Nas guerras a verdade morre primeiro

Ataque aéreo das forças de coalizão nos arredores de Benghazi (Foto:Reuters).

Por Cléber Sérgio de Seixas

No dia 20 de março de 2003, uma coalizão militar encabeçada pelos EUA invadia o Iraque sob a alegação de que o regime de Saddam Hussein detinha armas de destruição em massa e mantinha ligações com a Al-Qaeda, organização que arquitetara os ataques de 11 de setembro de 2001. O tempo mostrou que Saddam não possuía arsenais de armas químicas, biológicas ou nucleares, e tampouco que tinha ligações com Bin Laden e seus asseclas.

A operação que supostamente iria libertar o Iraque do jugo de Saddam foi batizada de Liberdade do Iraque. Pouco tempo depois que o corpo do ex-ditador iraquiano pendeu no ar com uma corda ao pescoço, ficou patente que libertar o povo iraquiano de uma ditadura não era exatamente o objetivo das tropas invasoras. Os reais motivos se escondiam no subsolo da Mesopotâmia. Nos rastro da ocupação, um saldo de milhares de civis mortos (como em Fallujah) e o país quase totalmente arrasado.

Oito anos depois da invasão do Iraque, Barack Obama – sucessor de Walker Bush no posto de senhor da guerra - visita o Brasil trazendo na sacola as orientações de Wall Street e, no calor dos eventos diplomáticos, o anúncio de uma ofensiva militar contra a Líbia, a cargo dos EUA e de países aliados como a França, a Inglaterra, o Canadá e a Itália.

É possível que a campanha, batizada de Aurora da Odisséia, seja tão prolongada quanto a do Iraque, pois não visa apenas neutralizar as forças armadas líbias, mas também apear do poder um governante que até ontem mantinha uma distância segura dos interesses norte-americanos na região.

As semelhanças com a guerra do Iraque não se esgotam no relacionamento do ditador com o Tio Sam. Assim como Saddam, Gaddafi é militar e está no poder há décadas. Como o falecido ditador iraquiano, ele divide opiniões entre o povo Líbio: é amado por muitos e odiado por outros tantos. Como o Iraque, a Líbia é rica em petróleo, o que torna a ofensiva militar contra o país, para dizer o mínimo, suspeita.

Ressaltadas estas similitudes, e uma vez garantida a zona de exclusão aérea, pode-se dizer que a campanha, tal como no Iraque, irá se desdobrar em incursões por terra. É aí que mora o perigo, pois os exércitos invasores tanto vão contar com o auxílio dos rebeldes líbios, como vão se defrontar com a resistência das tropas fiéis a Gaddafi. Outra hipótese remota é que o ataque das tropas da OTAN pode aproximar o ditador líbio de organizações como a Al-Qaeda. Se isso ocorrer, a invasão da Líbia se converterá numa campanha quase tão sangrenta quanto a do Afeganistão.

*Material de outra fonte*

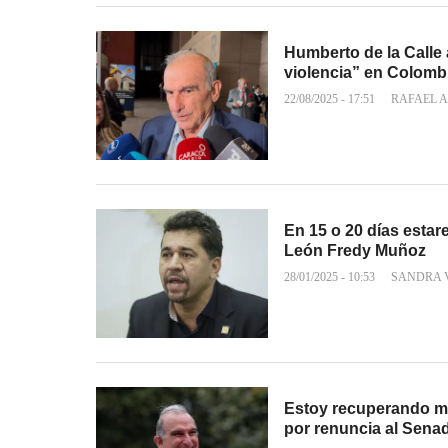
Humberto de la Calle 
violencia” en Colomb
22/08/2025 - 17:51
RAFAEL A
En 15 o 20 días estar
León Fredy Muñoz
28/01/2025 - 10:53
SANDRA 
Estoy recuperando mi 
por renuncia al Sena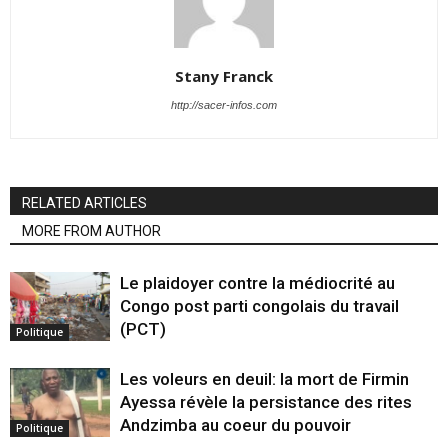
Stany Franck
http://sacer-infos.com
RELATED ARTICLES
MORE FROM AUTHOR
Le plaidoyer contre la médiocrité au
Congo post parti congolais du travail
(PCT)
Politique
Les voleurs en deuil: la mort de Firmin
Ayessa révèle la persistance des rites
Andzimba au coeur du pouvoir
Politique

Neste segundo dia de ataques, ainda é cedo para especulações, mas, diante do histórico de conflitos como o do Iraque e do Afeganistão, não é temerário afirmar que a Líbia está para trocar uma ditadura por outra. Caem os ditadores e assumem os títeres, para que a geopolítica siga favorável aos interesses imperialistas.

O estado de guerra permanente só favorece ao complexo industrial-militar dos EUA, que tem no povo estadunidense seu refém e serviçal, sobretudo depois que Obama aprovou um orçamento militar de 708 bilhões de dólares. Este sempre é ludibriado quando está em jogo a participação de seu país em guerras. Para justificar o envolvimento direto do país na Guerra do Vietnã (já que os EUA apoiavam os franceses na Indochina), por exemplo, o governo do presidente Lindon Johnson mentiu quando afirmou que destróieres norte-americanos tinham sido atingidos por forças norte-vietnamitas no Golfo de Tonkin. Na Segunda Guerra do Golfo o mote era a suposta produção e posse de armas de destruição em massa por parte de Saddam. No caso da Líbia, mais uma vez, como em todas as guerras, a primeira vítima pode ser a verdade.